Applying for Success: Pregnancy Medicaid
➝ Here is a great place to start when it comes to understanding Pregnancy Medicaid!
➝ You'll learn where to start applying, your eligibility, and all the steps that follow.
➝ Stay up-to-date with us as we continue to watch for Medicaid updates!
As soon as you find out you are pregnant, you can apply to see if you are eligible for Medicaid to help cover your costs even the ones not related to your pregnancy. Costs like provider visits, prescription medicines, labor & delivery, and inpatient and outpatient hospital services are covered!
To help you with the application process, we have put together some resources for you throughout this blog post. Here are the departments you’ll be going through based on which stage of the application process you are on.
The Division of Family and Children’s Services (DFCS) handles Medicaid applications. They will be your go-to for application related questions or concerns. Their customer contact number is (877) 423-4746.
Once approved, Care Management Organizations (CMOs) like Amerigroup, CareSource, Peach State, and WellCare will be your source for all things Pregnancy Medicaid related like network providers, coverage and much more.
Am I Eligible?
Over 50% of Georgia’s pregnancies and births are covered by Medicaid. You must be pregnant, meet income requirements, and be a U.S. citizen or meet certain immigration status requirements.
The income requirements change depending on how many people are in your household. For Medicaid purposes, the baby in your tummy is counted as a member of your household. You can see all the income eligibility limits for 2020 below:
How Can I Apply?
You can apply for Medicaid by visiting www.gateway.ga.gov. Follow these steps:
Choose the option to “Apply for Benefits.”
Create an account with Gateway (share email for notices and updates).
Select programs you would like to apply for like Pregnancy Medicaid and SNAP (food stamps).
Start the program application and fill it out honestly and to the best of your ability!
You can also print out the application here. The Spanish application is here. These can be mailed or dropped off at a local DFCS location.
Quick Tips for Applying:
DFCS should accommodate you if you need an application in another language, need an interpreter for future interviews, or any other requests to complete the application process.
You can list someone as your authorized representative during the application. This should be someone you trust with your most personal information.
DFCS will not report any information you share with them about members of your household who are not applying for benefits, regardless of immigration status.
The more information you give, the better for you and the process.
Remember the time and date you submitted your application. If you can, take a picture of the web-page showing you submitted the application.
If you receive pregnancy care through your county health department or another qualified provider or hospital, you may be eligible for Presumptive Eligibility. You should ask your provider if they are qualified to determine Medicaid Eligibility.
What Should I Expect Once I’ve Applied?
After you submit your application, a caseworker from DFCS may contact you to conduct a required phone interview. Afterwards, the caseworker may request additional verifying information such as pay-stubs or proof of residency. You can scan or take a picture of these and upload them to your Gateway account.
Keep tabs on whom you spoke to, the date and time of the conversation, note documents you’ve submitted, and take pictures of the web-page where you submitted your documents.
DFCS must make a decision about your Pregnancy Medicaid application within 10 days of your submission. If you do not hear back within 10 days or you are denied when you think you are eligible, call the resource below.

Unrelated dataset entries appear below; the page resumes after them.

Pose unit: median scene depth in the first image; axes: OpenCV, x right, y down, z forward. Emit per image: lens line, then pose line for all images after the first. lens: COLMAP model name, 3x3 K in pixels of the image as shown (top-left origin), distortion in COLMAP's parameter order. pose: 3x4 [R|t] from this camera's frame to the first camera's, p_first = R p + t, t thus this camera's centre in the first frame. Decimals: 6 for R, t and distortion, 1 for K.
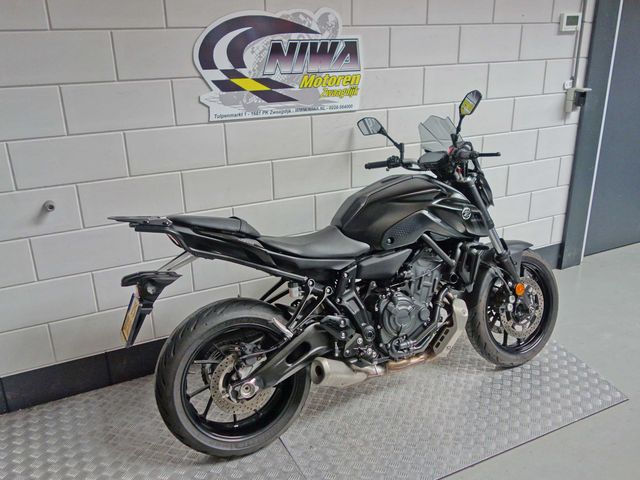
lens RADIAL K [[563.8, 0, 316.8], [0, 563.8, 238.4], [0, 0, 1]] dist [-0.002324, 0.002164]
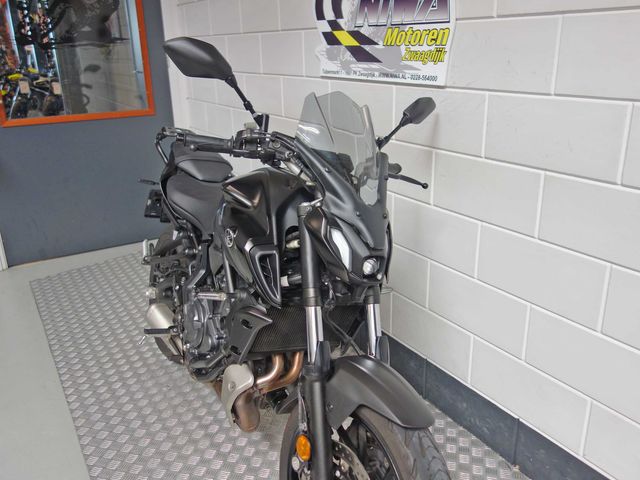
lens RADIAL K [[563.8, 0, 319.8], [0, 563.8, 240.4], [0, 0, 1]] dist [-0.002324, 0.002164]
pose [[0.094975, 0.345405, -0.933635, 0.773401], [-0.320237, 0.898623, 0.299876, -0.235337], [0.942565, 0.270504, 0.195958, 0.857571]]
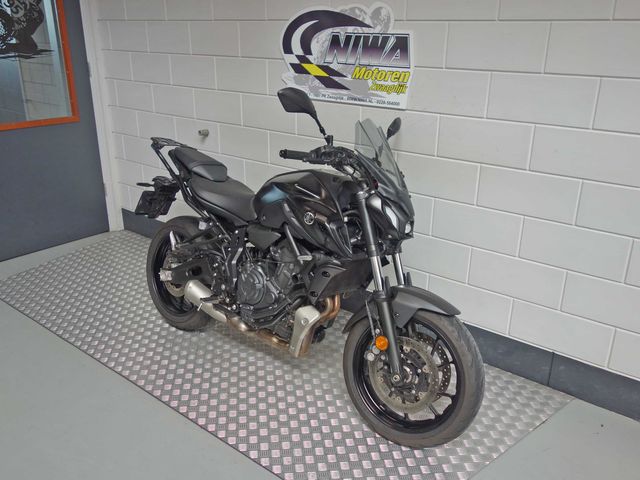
lens RADIAL K [[563.8, 0, 318.0], [0, 563.8, 241.7], [0, 0, 1]] dist [-0.002324, 0.002164]
pose [[0.427421, 0.341647, -0.837012, 0.960528], [-0.325807, 0.921842, 0.209899, -0.187876], [0.843304, 0.182989, 0.505326, 0.471144]]
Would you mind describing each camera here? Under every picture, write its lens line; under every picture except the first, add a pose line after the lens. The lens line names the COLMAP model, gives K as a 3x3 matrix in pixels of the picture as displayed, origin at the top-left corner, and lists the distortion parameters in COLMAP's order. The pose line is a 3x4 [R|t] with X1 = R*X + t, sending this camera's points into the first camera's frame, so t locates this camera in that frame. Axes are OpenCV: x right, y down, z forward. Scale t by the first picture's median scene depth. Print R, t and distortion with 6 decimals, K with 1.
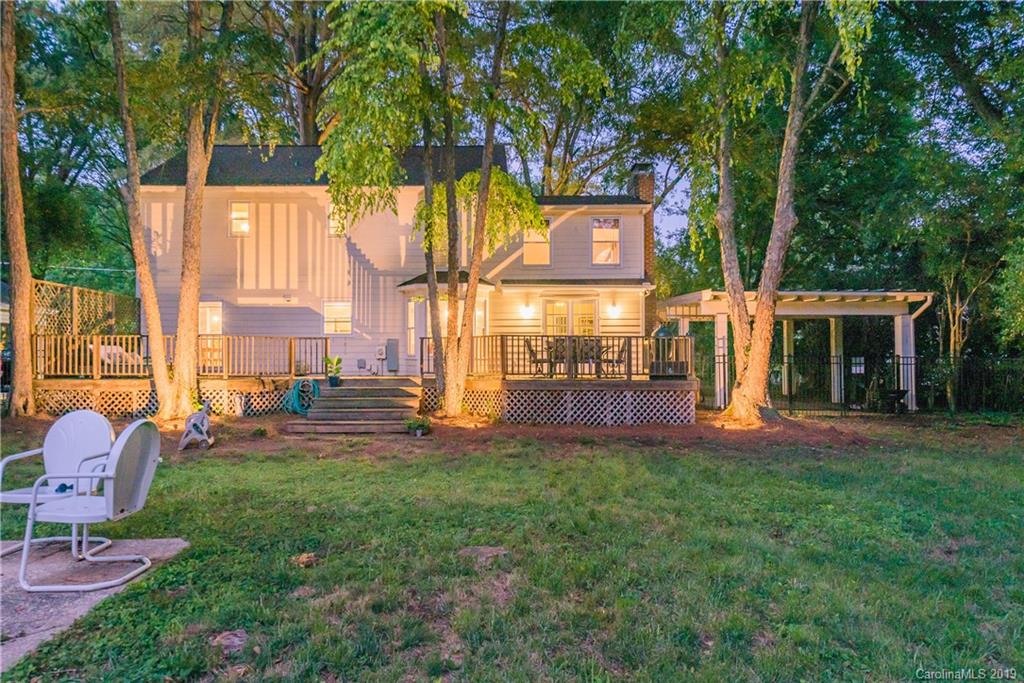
lens RADIAL K [[900.5, 0, 512.0], [0, 900.5, 341.5], [0, 0, 1]] dist [0.057141, -0.000326]
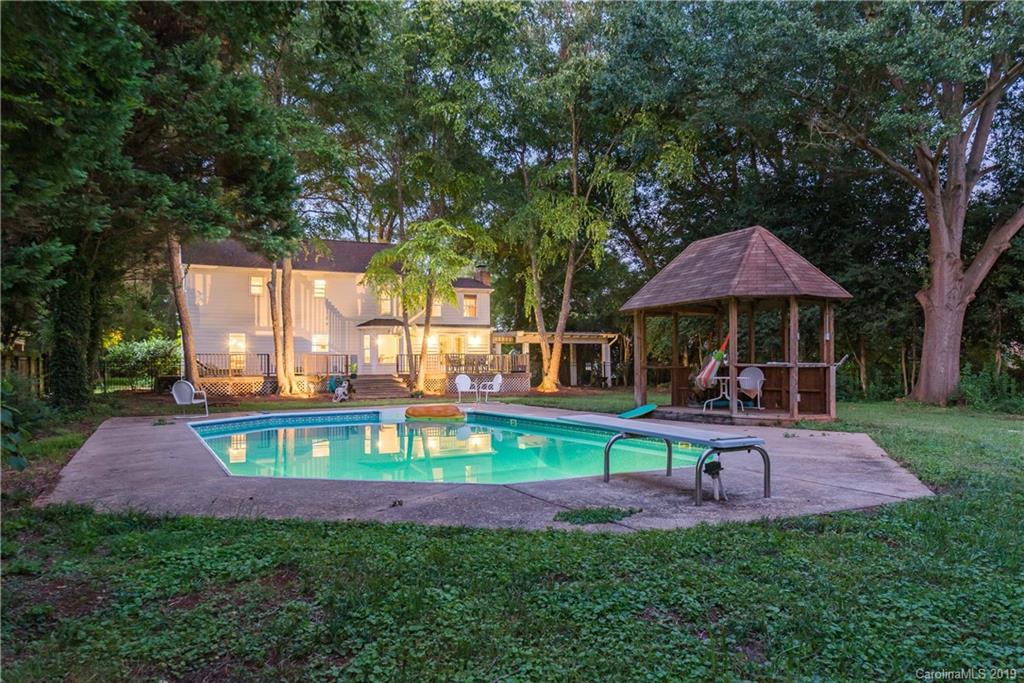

In Fulton, DeKalb, Gwinnett, Cobb, and Clayton, call Atlanta Legal Aid at 404-524-5811 or visit www.atlantalegalaid.org
In all 154 additional counties, call Georgia Legal Services Program at 833-GLSPLAW (457-7529) or visit www.glsp.org
What Should I Expect Once I’ve Been Approved?
Once your Pregnancy Medicaid application is approved, you’ll be contacted to choose a CMO. Keep these things in mind before choosing a CMO.
CMOs all provide the same core benefits but offer different incentives and have different provider networks.
If you already have a provider, you can call that provider to check if they are in the CMO’s network.
Call the providers listed as in-network for each CMO and make sure they are accepting new patients.
Call each CMO and see which one is the easiest to reach in case you have future questions or concerns.
You can start using your Medicaid benefits right after you are approved!
What Happens After I Give Birth?
After you give birth, your baby will automatically be eligible for Newborn Medicaid. Newborn Medicaid lasts until your baby turns 1. At that time, you will have to renew your baby’s Medicaid on your Gateway account. Your Pregnancy Medicaid will last until 60 days after you give birth. However, it may last longer due to the COVID-19 pandemic (see below).
Note:
During the Public Health Emergency declared due to the COVID-19 Pandemic, your Medicaid cannot be terminated. You should not be terminated from Medicaid, even if it has been over 60 days since you gave birth. If you or your child’s Medicaid is terminated during the Public Health Emergency, call your civil legal aid office mentioned in the blog post.
Note:
You may have heard on the news that Medicaid was extended for women up to 6 months postpartum. While the legislature has passed a bill that says the state intends to extend Medicaid for women up to 6 months postpartum, Georgia must still receive approval from the federal government. At this time, the federal government has not issued that approval.